As maturing trees have shed their leaves, natural mulch is created, which feeds snails, centipedes and various fungi species. On re-planting heritage species, he saw a rise in the numbers of iconic and endemic birds, such as doves and red shining parrots and bats each year.
“The ground is softer, easier to dig into, holds more moisture, and is a rich black colour. And with trees in place, the rich top soil does not wash away as easily in the rain,” he says.
John Bennet, a prominent ethnobotanist in the Pacific region, says such an approach is ideal, but as prices for some crops soar – particularly kava, the root of which is ground up and mixed with water into a traditional psychoactive brew, which is starting to gain international appeal – it is difficult to persuade some farmers, especially those with limited leases, to prioritise soil health over profit.
“Some farmers practice intercropping,” said Bennet. “But with increased mono-cropping of kava due to its increased value, many areas are being opened up to plant kava with little regard to sustainability”.
After witnessing the positive results, farmers who work on Sapra’s farm have begun adopting similar practices on their lands.

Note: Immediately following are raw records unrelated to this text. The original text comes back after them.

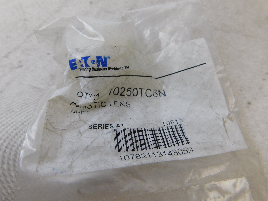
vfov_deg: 58.9
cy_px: 100
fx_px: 178
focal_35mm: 23
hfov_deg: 73.9
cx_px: 134
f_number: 3
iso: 125
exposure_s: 1/40
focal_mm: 4
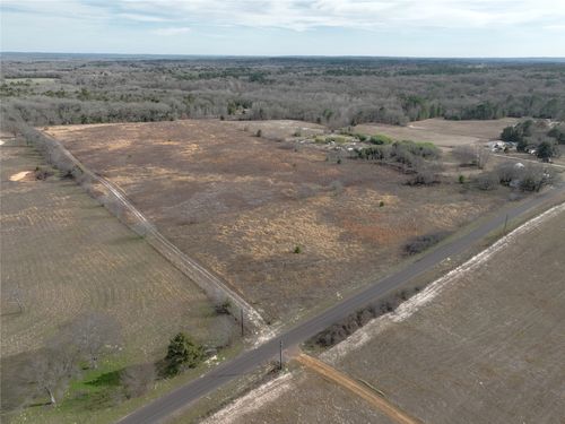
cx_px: 282
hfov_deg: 71.6
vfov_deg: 56.8
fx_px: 392
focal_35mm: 24
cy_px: 212
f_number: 5.6
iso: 100
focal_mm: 12.29
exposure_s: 1/320
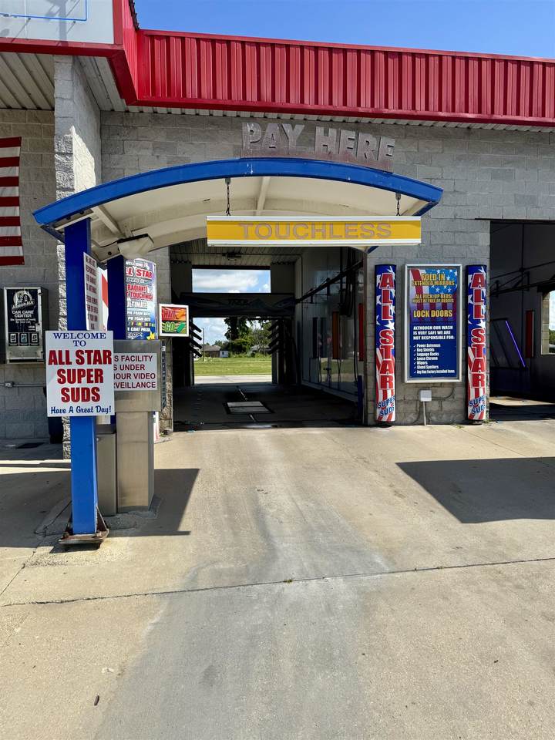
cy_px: 370
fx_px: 513
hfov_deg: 56.8
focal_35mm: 24
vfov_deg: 71.6
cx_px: 278
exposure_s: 1/4608
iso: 80
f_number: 1.78
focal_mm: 6.76
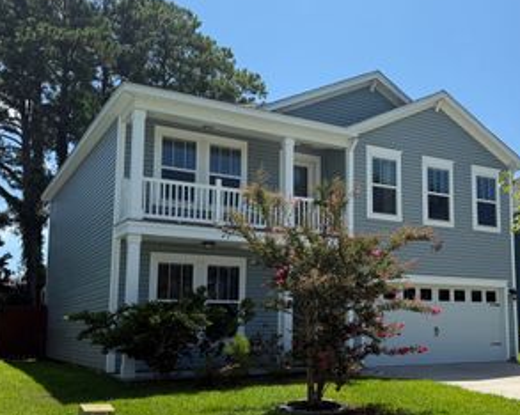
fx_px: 615
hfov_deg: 44.8
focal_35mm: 40
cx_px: 366
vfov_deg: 37.2
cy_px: 247
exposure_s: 1/4673
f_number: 1.78
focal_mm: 6.76
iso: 80
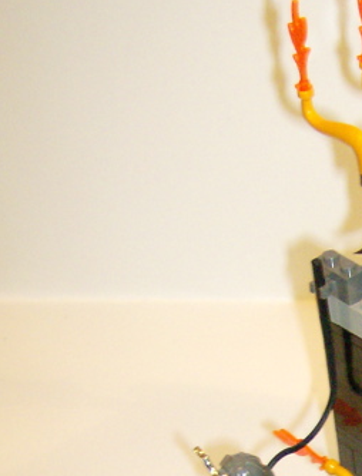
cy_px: 577
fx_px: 1631
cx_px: 533
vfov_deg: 15.9
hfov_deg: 12.1
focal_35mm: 118
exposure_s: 1/66.6
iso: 200
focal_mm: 6.4
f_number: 2.9
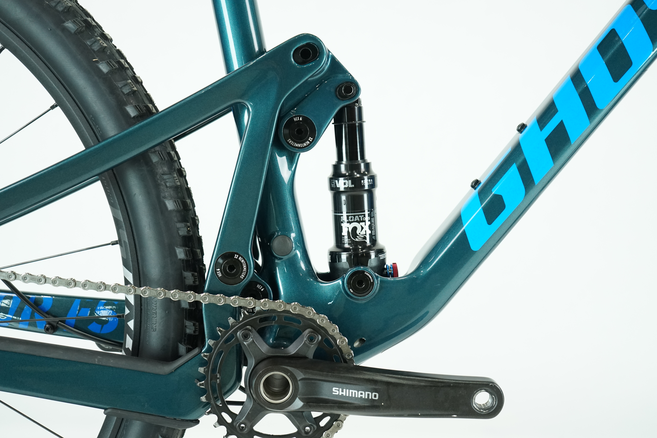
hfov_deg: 41.9
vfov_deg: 28.6
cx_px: 328
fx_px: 858
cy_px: 219
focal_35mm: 47
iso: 2000
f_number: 4.5
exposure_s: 1/200
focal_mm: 47
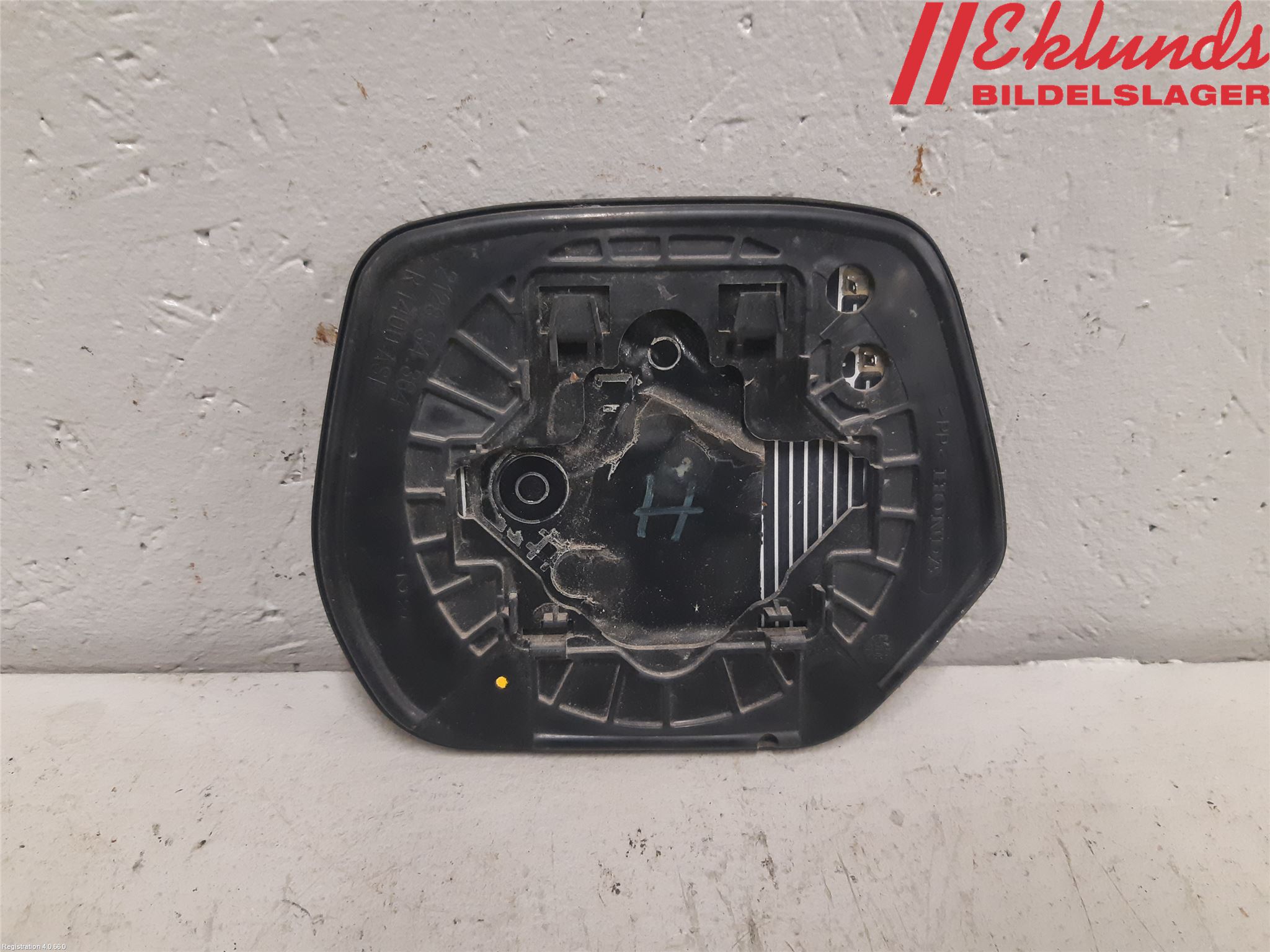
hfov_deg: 67.3
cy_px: 476
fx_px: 954
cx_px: 635
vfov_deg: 53.1
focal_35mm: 26
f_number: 1.7
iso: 250
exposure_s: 1/50
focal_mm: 3.93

When Fiji was hit by Tino, a category-3 cyclone in January – the second cyclone to hit the country in less than a month – there was minimal damage to Sapra’s crops and soil, something he credits to the regenerative agriculture practices he has implemented.
As experts warn that warming seas will result in more frequent cyclones across the Pacific, working to protect agricultural land is essential.
Bennet says Sapra is on the right path. “Abhishek’s holistic approach is, without question, both appropriate, and, with our present climate anomalies, imperative.”
For Sapra, his methods are equally motivated by philosophy and economy.
“The main purpose is to create a working farm resilient to harsh climate, where people are able to make economical use of the land without degrading the environment,” said Sapra.